Europe Twenty Years after the Fall of the Berlin Wall
The New Europe, New Europes?
Graduate Institute of International and Development Studies
Fondation Pierre du Bois pour l’histoire du temps présent
Geneva, October 14-15, 2010
The organizers of this conference wish to provide a framework for reflection on developments and realignments in Europe after the fall of the Berlin Wall and the Eastern enlargement of the European Union.
The conference proposes to explore changes and continuities by analyzing the transformations in Europe following the fall of the Iron Curtain and by contextualizing EU Eastern enlargement within the long-term development of European integration up to the present. The conference will also examine the interaction between these transformations, Eastern enlargement and other changes that have occurred in international politics since the early 1990s.
The impact of these changes will be explored within the following themes:
The emergence of a European political space, within the EU and beyond its borders: Russia and Europe, the Caucasus and Europe, the Balkans and Europe, but also the role of other European organizations, notably the Council of Europe, as well as EU member-states in Europe or Europe in the world.

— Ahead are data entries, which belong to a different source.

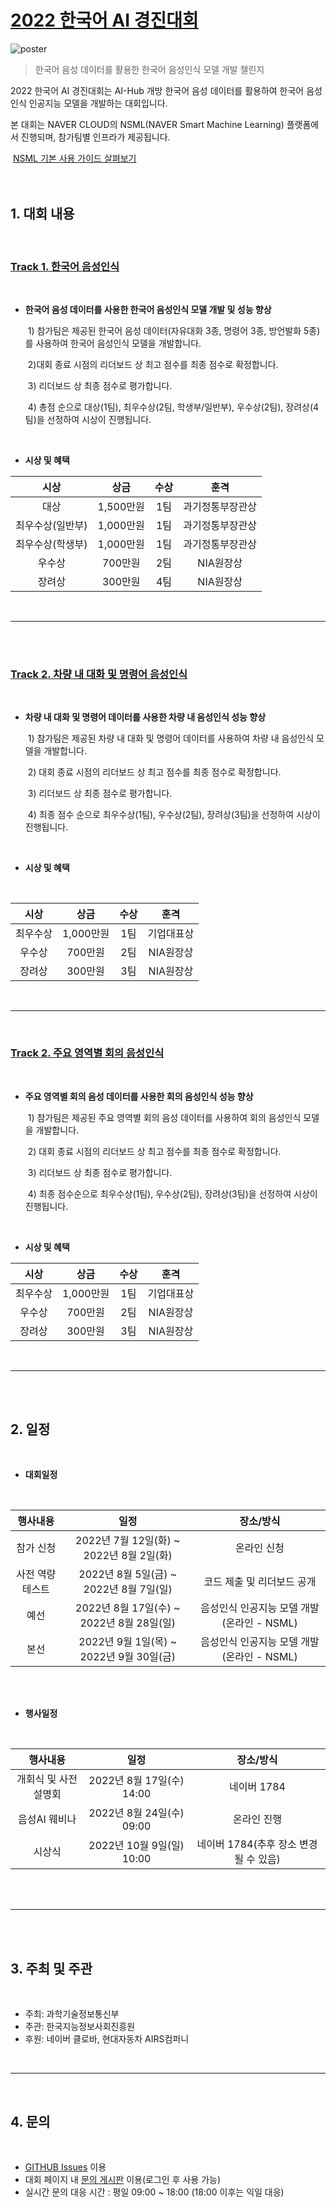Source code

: # [2022 한국어 AI 경진대회](  https://competition.aihub.or.kr/2022) <br/>

![poster](https://github.com/KoreanAI2022/2022-Korean-AI-Competition/blob/main/src/poster.jpg?raw=true)
  <br/>  
  
> 한국어 음성 데이터를 활용한 한국어 음성인식 모델 개발 챌린지  <br/>  
  
2022 한국어 AI 경진대회는 AI-Hub 개방 한국어 음성 데이터를 활용하여 한국어 음성인식 인공지능 모델을 개발하는 대회입니다.  <br/>  
  
본 대회는 NAVER CLOUD의 NSML(NAVER Smart Machine Learning) 플랫폼에서 진행되며, 참가팀별 인프라가 제공됩니다.  <br/>  
  
​	[NSML 기본 사용 가이드 살펴보기](https://n-clair.github.io/ai-docs/_build/html/ko_KR/index.html)  <br/>  
<br/>    

## 1. 대회 내용  

<br/>  
  
### [Track 1. 한국어 음성인식](https://competition.aihub.or.kr/hackathon/scheduleDetail/10000)

<br/>  
  
- **한국어 음성 데이터를 사용한 한국어 음성인식 모델 개발 및 성능 향상**   
  
  ​	1) 참가팀은 제공된 한국어 음성 데이터(자유대화 3종, 명령어 3종, 방언발화 5종)를 사용하여 한국어 음성인식 모델을 개발합니다.  
  
  ​	2)대회 종료 시점의 리더보드 상 최고 점수를 최종 점수로 확정합니다.  
  
  ​	3) 리더보드 상 최종 점수로 평가합니다.  
  
  ​	4) 총점 순으로 대상(1팀), 최우수상(2팀, 학생부/일반부), 우수상(2팀), 장려상(4팀)을 선정하여 시상이 진행됩니다.  
  
    
    
<br/>  

  
* **시상 및 혜택**  
  
|       시상       |   상금    | 수상 |       훈격       |
| :--------------: | :-------: | :--: | :--------------: |
|       대상       | 1,500만원 | 1팀  | 과기정통부장관상 |
| 최우수상(일반부) | 1,000만원 | 1팀  | 과기정통부장관상 |
| 최우수상(학생부) | 1,000만원 | 1팀  | 과기정통부장관상 |
|      우수상      |  700만원  | 2팀  |    NIA원장상     |
|      장려상      |  300만원  | 4팀  |    NIA원장상     |
  
  
  
<br/>  
  
---
  
  
<br/>  
  
  
<br/>  
  
### [Track 2. 차량 내 대화 및 명령어 음성인식](https://competition.aihub.or.kr/hackathon/scheduleDetail/10001)
  
  
<br/>  

* **차량 내 대화 및 명령어 데이터를 사용한 차량 내  음성인식 성능 향상** 
  
  ​  1) 참가팀은 제공된 차량 내 대화 및 명령어 데이터를 사용하여 차량 내 음성인식 모델을 개발합니다.
  
  ​  2) 대회 종료 시점의 리더보드 상 최고 점수를 최종 점수로 확정합니다.
  
  ​  3) 리더보드 상 최종 점수로 평가합니다.
  
  ​  4) 최종 점수 순으로 최우수상(1팀), 우수상(2팀), 장려상(3팀)을 선정하여 시상이 진행됩니다.
  
  
<br/>  
    
  
* **시상 및 혜택**
  
  
<br/>  

|   시상   |   상금    | 수상 |    훈격    |
| :------: | :-------: | :--: | :--------: |
| 최우수상 | 1,000만원 | 1팀  | 기업대표상 |
|  우수상  |  700만원  | 2팀  | NIA원장상  |
|  장려상  |  300만원  | 3팀  | NIA원장상  |
  
  
  
<br/>  
  
---
  
  
<br/>  
  
  
### [Track 2. 주요 영역별 회의 음성인식](https://competition.aihub.or.kr/hackathon/scheduleDetail/10002)

<br/>  
  
- **주요 영역별 회의 음성 데이터를 사용한 회의 음성인식 성능 향상**
  
  ​	1) 참가팀은 제공된 주요 영역별 회의 음성 데이터를 사용하여 회의 음성인식 모델을 개발합니다.
  
  ​	2) 대회 종료 시점의 리더보드 상 최고 점수를 최종 점수로 확정합니다.
  
  ​	3) 리더보드 상 최종 점수로 평가합니다.
  
  ​	4) 최종 점수순으로 최우수상(1팀), 우수상(2팀), 장려상(3팀)을 선정하여 시상이 진행됩니다.
  
  
<br/>  
    
    
* **시상 및 혜택**
  
|   시상   |   상금    | 수상 |    훈격    |
| :------: | :-------: | :--: | :--------: |
| 최우수상 | 1,000만원 | 1팀  | 기업대표상 |
|  우수상  |  700만원  | 2팀  | NIA원장상  |
|  장려상  |  300만원  | 3팀  | NIA원장상  |
  
  
  
<br/>  

  
---

<br/>  

<br/>  
  
  
  
  
  
## 2. 일정
  
  
<br/>  
  
  
* **대회일정**

<br/>  
  
|    행사내용     |                   일정                    |                 장소/방식                  |
| :-------------: | :---------------------------------------: | :----------------------------------------: |
|    참가 신청    | 2022년 7월 12일(화) ~ 2022년 8월 2일(화)  |                온라인 신청                 |
| 사전 역량테스트 |  2022년 8월 5일(금) ~ 2022년 8월 7일(일)  |         코드 제출 및 리더보드 공개         |
|      예선       | 2022년 8월 17일(수) ~ 2022년 8월 28일(일) | 음성인식 인공지능 모델 개발(온라인 - NSML) |
|      본선       | 2022년 9월 1일(목) ~ 2022년 9월 30일(금)  | 음성인식 인공지능 모델 개발(온라인 - NSML) |
  
  
  
<br/>  

<br/>  
  
* **행사일정**

<br/>  

|       행사내용       |           일정            |               장소/방식               |
| :------------------: | :-----------------------: | :-----------------------------------: |
| 개회식 및 사전설명회 | 2022년 8월 17일(수) 14:00 |              네이버 1784              |
|    음성AI 웨비나     | 2022년 8월 24일(수) 09:00 |              온라인 진행              |
|        시상식        | 2022년 10월 9일(일) 10:00 | 네이버 1784(추후 장소 변경될 수 있음) |
  


<br/>  

<br/>  
  
  
  
---
  

  
   


<br/>  

<br/>  
  

## 3. 주최 및 주관

<br/>  

* 주최: 과학기술정보통신부
* 주관: 한국지능정보사회진흥원
* 후원: 네이버 클로바, 현대자동차 AIRS컴퍼니
  
  
  
  
<br/>

---

<br/>  
  
  

  
## 4. 문의 

<br/>  

* [GITHUB Issues](https://github.com/KoreanAI2022/2022-Korean-AI-Competition/issues) 이용
* 대회 페이지 내 [문의 게시판](https://competition.aihub.or.kr/hackathon/scheduleDetail/10000) 이용(로그인 후 사용 가능)
* 실시간 문의 대응 시간 : 평일 09:00 ~ 18:00 (18:00 이후는 익일 대응)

The internal functioning of the EU: the impact of the accession of new member-states on European institutions and relations between member-states, the impact on the role of non-state actors and civil society.
The development of EU external relations: relations with the United States – within NATO and beyond – and Russia as well as with the EU’s new neighbours in the East and the countries of the Mediterranean region, relations with the rising powers of India and China and less developed states, also in the context of globalization.
Visions and expectations regarding Europe and the European integration process: perceptions of an enlarged EU and its long-term development expressed by intellectuals as well as official discourse and public opinion. This perspective will allow us to address a number of issues including the impact of the communist heritage or the rise of Euro-scepticism.
Researchers interested in participating in the colloquium and presenting a paper that fitted within these themes are invited to submit an abstract of the proposed contribution (500 words maximum) to firstname.lastname@example.org until 30 October 2009.
The organisers encourage contributions by researchers at all stages of their academic career. For younger researchers, they may however request a letter of recommendation from the supervisor or an example of written work.